→ Source records:

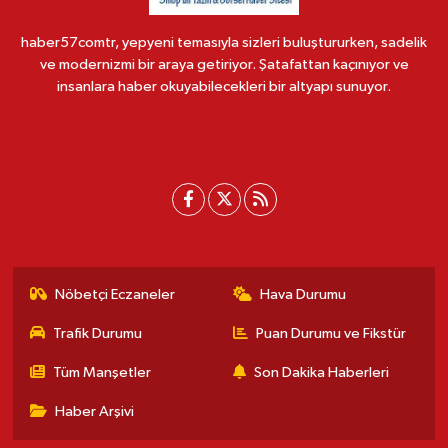
haber57comtr, yepyeni temasıyla sizleri buluştururken, sadelik
ve modernizmi bir araya getiriyor. Şatafattan kaçınıyor ve
insanlara haber okuyabilecekleri bir altyapı sunuyor.
Nöbetçi Eczaneler
Hava Durumu
Trafik Durumu
Puan Durumu ve Fikstür
Tüm Manşetler
Son Dakika Haberleri
Haber Arşivi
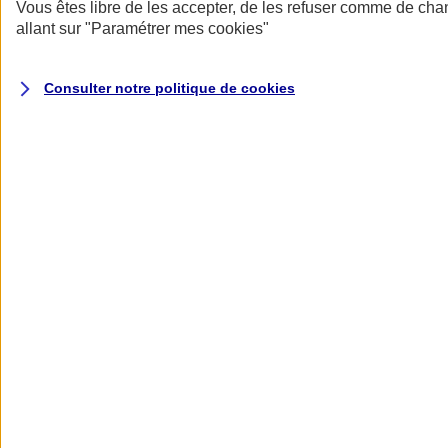
Donner toute leur place aux territoires
Vous êtes libre de les accepter, de les refuser comme de cha
Porter l'élan du rugby féminin
allant sur
"Paramétrer mes
cookies
"
Consulter notre politique de
cookies
Nos actualités
Retour à la section précédente
Fermer le menu principal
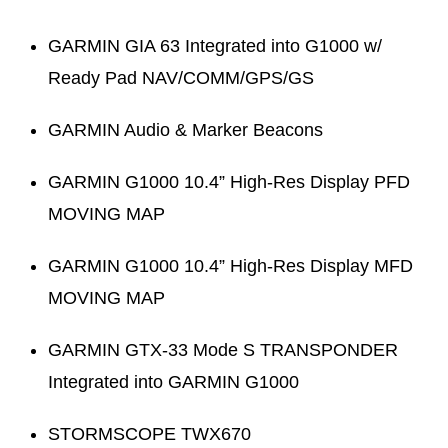
GARMIN GIA 63 Integrated into G1000 w/
Ready Pad NAV/COMM/GPS/GS
GARMIN Audio & Marker Beacons
GARMIN G1000 10.4” High-Res Display PFD
MOVING MAP
GARMIN G1000 10.4” High-Res Display MFD
MOVING MAP
GARMIN GTX-33 Mode S TRANSPONDER
Integrated into GARMIN G1000
STORMSCOPE TWX670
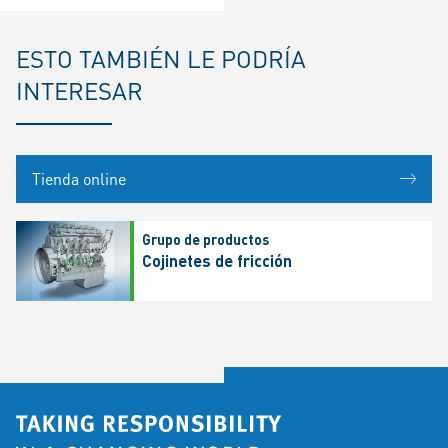
ESTO TAMBIÉN LE PODRÍA
INTERESAR
Tienda online
Grupo de productos
Cojinetes de fricción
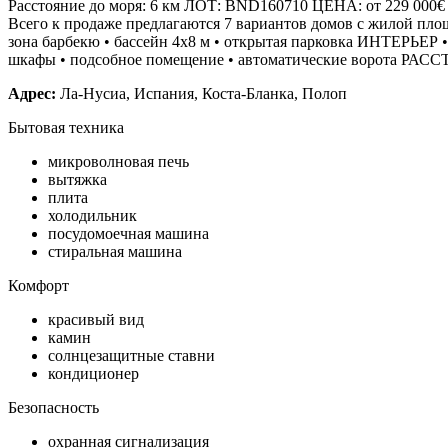
Расстояние до моря: 6 км ЛОТ: BND160710 ЦЕНА: от 229 000€ 
Всего к продаже предлагаются 7 вариантов домов с жилой площ
зона барбекю • бассейн 4х8 м • открытая парковка ИНТЕРЬЕР • 
шкафы • подсобное помещение • автоматические ворота РАСС
Адрес:
Ла-Нусиа, Испания, Коста-Бланка, Полоп
Бытовая техника
микроволновая печь
вытяжка
плита
холодильник
посудомоечная машина
стиральная машина
Комфорт
красивый вид
камин
солнцезащитные ставни
кондиционер
Безопасность
охранная сигнализация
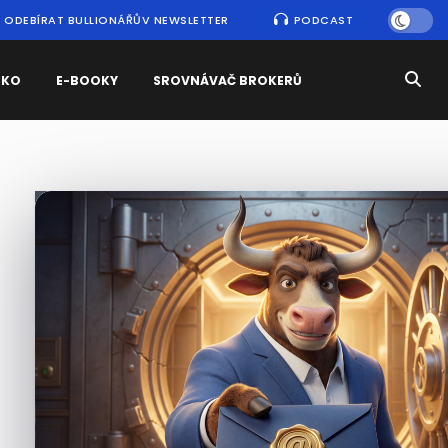
ODEBÍRAT BULLIONÁŘŮV NEWSLETTER
PODCAST
SKO
E-BOOKY
SROVNÁVAČ BROKERŮ
Nejčtenější
zprávy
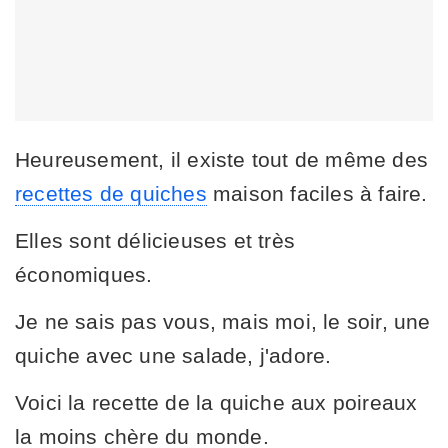
Heureusement, il existe tout de même des
recettes de quiches
maison faciles à faire.
Elles sont délicieuses et très
économiques.
Je ne sais pas vous, mais moi, le soir, une
quiche avec une salade, j'adore.
Voici la recette de la quiche aux poireaux
la moins chère du monde.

→ Task statement:
With the pictures omitted, write out exactly the lines from the one that contains "GARMIN GIA 63 Integrated into G1000 w/" through the final line of the material above, both ends included.

→ Task response:
GARMIN GIA 63 Integrated into G1000 w/
Ready Pad NAV/COMM/GPS/GS
GARMIN Audio & Marker Beacons
GARMIN G1000 10.4” High-Res Display PFD
MOVING MAP
GARMIN G1000 10.4” High-Res Display MFD
MOVING MAP
GARMIN GTX-33 Mode S TRANSPONDER
Integrated into GARMIN G1000
STORMSCOPE TWX670
ESTO TAMBIÉN LE PODRÍA
INTERESAR
Tienda online
Grupo de productos
Cojinetes de fricción
Расстояние до моря: 6 км ЛОТ: BND160710 ЦЕНА: от 229 000€ 
Всего к продаже предлагаются 7 вариантов домов с жилой площ
зона барбекю • бассейн 4х8 м • открытая парковка ИНТЕРЬЕР • 
шкафы • подсобное помещение • автоматические ворота РАСС
Адрес:
Ла-Нусиа, Испания, Коста-Бланка, Полоп
Бытовая техника
микроволновая печь
вытяжка
плита
холодильник
посудомоечная машина
стиральная машина
Комфорт
красивый вид
камин
солнцезащитные ставни
кондиционер
Безопасность
охранная сигнализация
ODEBÍRAT BULLIONÁŘŮV NEWSLETTER
PODCAST
SKO
E-BOOKY
SROVNÁVAČ BROKERŮ
Nejčtenější
zprávy
Heureusement, il existe tout de même des
recettes de quiches
maison faciles à faire.
Elles sont délicieuses et très
économiques.
Je ne sais pas vous, mais moi, le soir, une
quiche avec une salade, j'adore.
Voici la recette de la quiche aux poireaux
la moins chère du monde.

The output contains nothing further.